→ **Exercise aim**
In the forum post about intimacy in marriage, what does the writer say you get to do because you made the first move?

I want to share one or two other more practical things that worked for me when I was in a similar space to yours. I apologise in advance if this is too much information. But what the heck ... you can't see me blush.

When you are really not in the mood for sex (too sore, too angry etc.) then don't try and force yourself. But offer an alternative that involves you and the gift of your body (physical affection) If your husband is masturbating, then offer to hold him while he does so. Stroke his body, take pleasure in watching his pleasure. Because he's caught up in sensation, you can touch him in a way you wouldn't usually (because this would normally mean that then you'd have to have sex with him!) This is a good time to remind yourself that you like his body, the feel of his skin under your fingers and the fact that he belongs to you. If you're into being dominated by an alpha male, then persuade him to sit astride you when he does this. Let him finish on you. Yes, this can be messy; but for me, it was worth it. I shared in and heightened his pleasure by participating. Not as good as full sex for either of us, but it was enough to tide us both over...

You spoke about wanting 'romance'. Imagine that when your husband is getting into bed and 'sexually assaulting' you , what he is actually trying to do is reach out and touch you. Not just with his body, but with all of him. Because he is a man, he will try and use his penis to do this. :wink2: When you feel that he's going to reach out to you, do it first. Because you made the first move, you get to set the tone. Put your arms around him and ask him to hold you. Tell him how much you miss being held by him. Tell him you love him, but that you're too tired for sex. What you really want though, is to fall asleep with him holding you.

→ **Data extract**
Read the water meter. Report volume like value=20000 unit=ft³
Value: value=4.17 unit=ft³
==
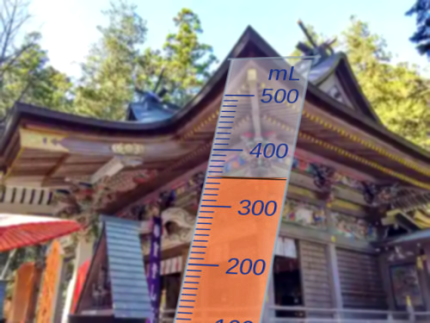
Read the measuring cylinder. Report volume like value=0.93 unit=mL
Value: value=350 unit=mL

→ **Output for this task**
You get to set the tone.